# Wood Chips for organic material in soil?



## Shawn1234 (Nov 5, 2020)

So just thinking ahead to spring, Last fall I cleared about 40 acres of woods and chipped all of the trees. So I have a few large mountains worth the chips and I am wondering of it would do more harm than good to put them onto and till them into my fields. I am thinking that they would raise organic matter, but lower my PH because of the acidity.

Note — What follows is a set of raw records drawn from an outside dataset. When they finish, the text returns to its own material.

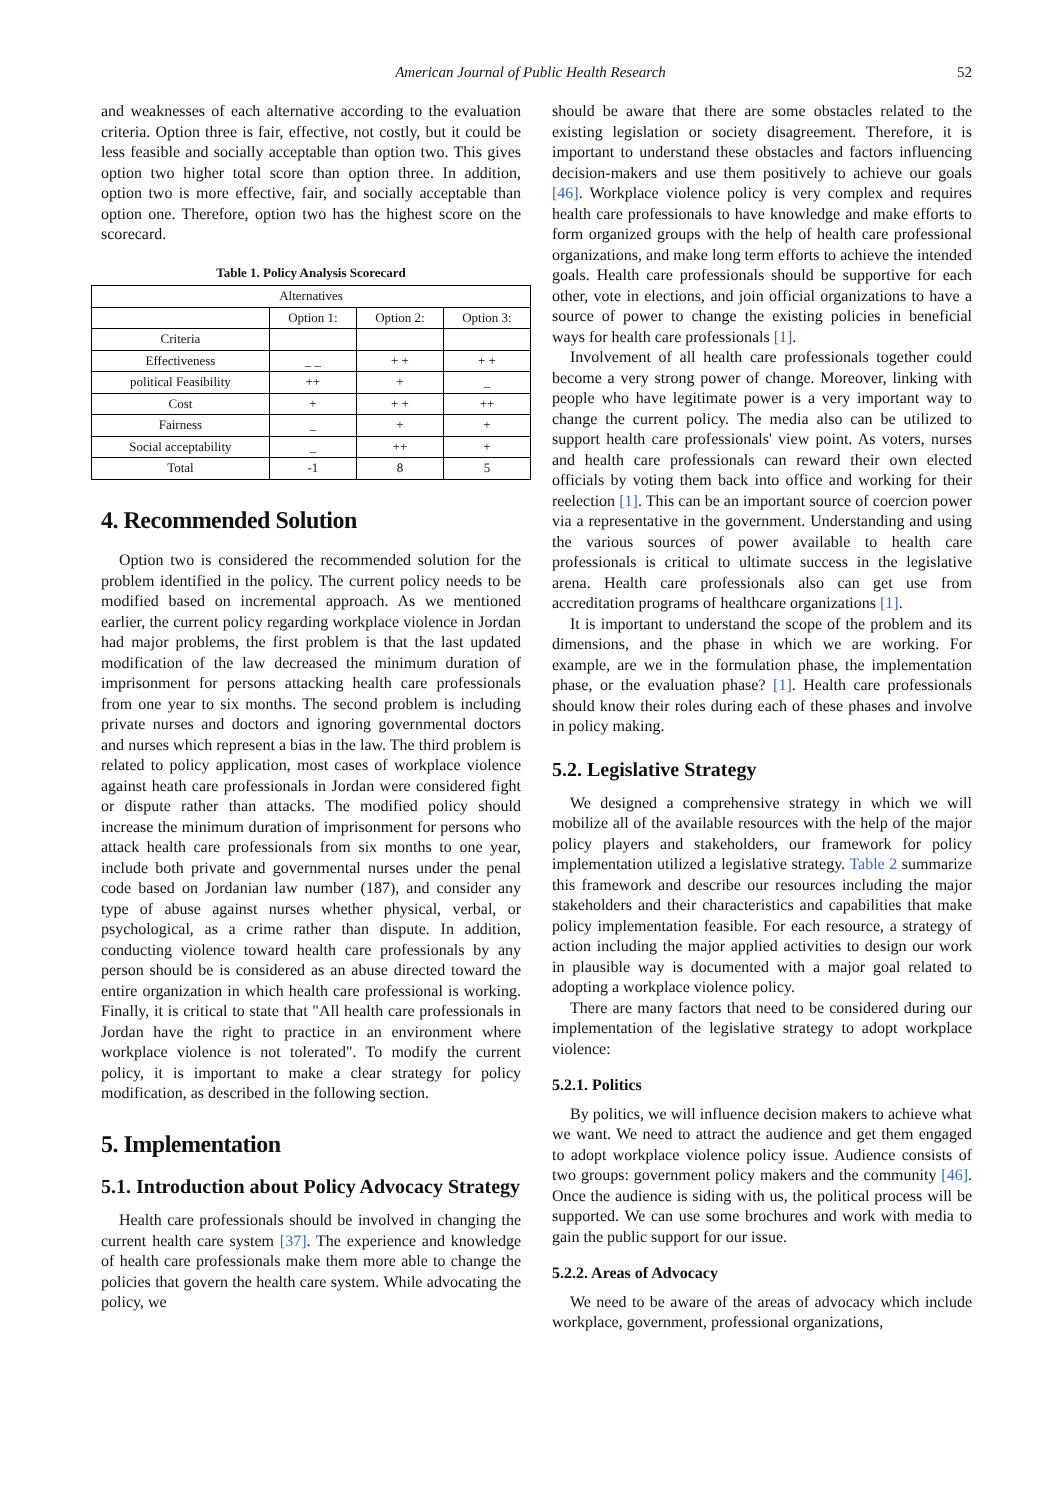American Journal of Public Health Research 52
and weaknesses of each alternative according to the evaluation criteria. Option three is fair, effective, not costly, but it could be less feasible and socially acceptable than option two. This gives option two higher total score than option three. In addition, option two is more effective, fair, and socially acceptable than option one. Therefore, option two has the highest score on the scorecard.
Table 1. Policy Analysis Scorecard
| Alternatives | | | |
| --- | --- | --- | --- |
| | Option 1: | Option 2: | Option 3: |
| Criteria | | | |
| Effectiveness | _ _ | + + | + + |
| political Feasibility | ++ | + | _ |
| Cost | + | + + | ++ |
| Fairness | _ | + | + |
| Social acceptability | _ | ++ | + |
| Total | -1 | 8 | 5 |
4. Recommended Solution
Option two is considered the recommended solution for the problem identified in the policy. The current policy needs to be modified based on incremental approach. As we mentioned earlier, the current policy regarding workplace violence in Jordan had major problems, the first problem is that the last updated modification of the law decreased the minimum duration of imprisonment for persons attacking health care professionals from one year to six months. The second problem is including private nurses and doctors and ignoring governmental doctors and nurses which represent a bias in the law. The third problem is related to policy application, most cases of workplace violence against heath care professionals in Jordan were considered fight or dispute rather than attacks. The modified policy should increase the minimum duration of imprisonment for persons who attack health care professionals from six months to one year, include both private and governmental nurses under the penal code based on Jordanian law number (187), and consider any type of abuse against nurses whether physical, verbal, or psychological, as a crime rather than dispute. In addition, conducting violence toward health care professionals by any person should be is considered as an abuse directed toward the entire organization in which health care professional is working. Finally, it is critical to state that "All health care professionals in Jordan have the right to practice in an environment where workplace violence is not tolerated". To modify the current policy, it is important to make a clear strategy for policy modification, as described in the following section.
5. Implementation
5.1. Introduction about Policy Advocacy Strategy
Health care professionals should be involved in changing the current health care system [37]. The experience and knowledge of health care professionals make them more able to change the policies that govern the health care system. While advocating the policy, we
should be aware that there are some obstacles related to the existing legislation or society disagreement. Therefore, it is important to understand these obstacles and factors influencing decision-makers and use them positively to achieve our goals [46]. Workplace violence policy is very complex and requires health care professionals to have knowledge and make efforts to form organized groups with the help of health care professional organizations, and make long term efforts to achieve the intended goals. Health care professionals should be supportive for each other, vote in elections, and join official organizations to have a source of power to change the existing policies in beneficial ways for health care professionals [1].
Involvement of all health care professionals together could become a very strong power of change. Moreover, linking with people who have legitimate power is a very important way to change the current policy. The media also can be utilized to support health care professionals' view point. As voters, nurses and health care professionals can reward their own elected officials by voting them back into office and working for their reelection [1]. This can be an important source of coercion power via a representative in the government. Understanding and using the various sources of power available to health care professionals is critical to ultimate success in the legislative arena. Health care professionals also can get use from accreditation programs of healthcare organizations [1].
It is important to understand the scope of the problem and its dimensions, and the phase in which we are working. For example, are we in the formulation phase, the implementation phase, or the evaluation phase? [1]. Health care professionals should know their roles during each of these phases and involve in policy making.
5.2. Legislative Strategy
We designed a comprehensive strategy in which we will mobilize all of the available resources with the help of the major policy players and stakeholders, our framework for policy implementation utilized a legislative strategy. Table 2 summarize this framework and describe our resources including the major stakeholders and their characteristics and capabilities that make policy implementation feasible. For each resource, a strategy of action including the major applied activities to design our work in plausible way is documented with a major goal related to adopting a workplace violence policy.
There are many factors that need to be considered during our implementation of the legislative strategy to adopt workplace violence:
5.2.1. Politics
By politics, we will influence decision makers to achieve what we want. We need to attract the audience and get them engaged to adopt workplace violence policy issue. Audience consists of two groups: government policy makers and the community [46]. Once the audience is siding with us, the political process will be supported. We can use some brochures and work with media to gain the public support for our issue.
5.2.2. Areas of Advocacy
We need to be aware of the areas of advocacy which include workplace, government, professional organizations,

Just an idea, but what do you guys think about it? and is it a good idea or not?

Thanks in advance

Shawn


----------



## r82230 (Mar 1, 2016)

I'd soil test of what you already have before spreading anything. Using the SWAG method, you most likely already need to add a fair amount of lime to get the Ph to where you can grow what you want.. Spreading those wood chips would be adding gas to the fire, so to speak. 

BUT maybe I'm wrong, too.

IMHO, the best $15-$20 you could spend is on the soil test.

Larry


----------



## carcajou (Jan 28, 2011)

I farmed land adjacent to a sawmill and chips blew into the field several inches thick. We worked them down and applied 150 lbs nitrogen per acre two years in a row and never grew a crop where they were. They just sucked up the N while breaking down.


----------



## Ox76 (Oct 22, 2018)

Yeah, wood chips aren't good for tilling into soil for anything - it'll suck everything out while it breaks down. Best to let it turn back into soil first. It'll take a while. Years. Keep turning the piles if you care enough about it to mess with it.


----------



## PaulN (Mar 4, 2014)

carcajou, you're right about sucking up the N. Nitrogen is the fuel needed to break down plant residue. But after the wood has decayed, I would think it should leave behind some nutritional value. How does that field produce now, after the fact?


----------



## slowzuki (Mar 8, 2011)

Yes straight chips, if you can blend with chicken poo and compost it they can be ok.


----------



## Gearclash (Nov 25, 2010)

Don't spread the chips. As others have said they will suck N up something terrible. Been there and paid that tuition with saw dust bedding from dairy free stalls. Compost the chips before spreading them. If at all possible get some manure to mix in with the chips.


----------



## carcajou (Jan 28, 2011)

PaulN said:


> carcajou, you're right about sucking up the N. Nitrogen is the fuel needed to break down plant residue. But after the wood has decayed, I would think it should leave behind some nutritional value. How does that field produce now, after the fact?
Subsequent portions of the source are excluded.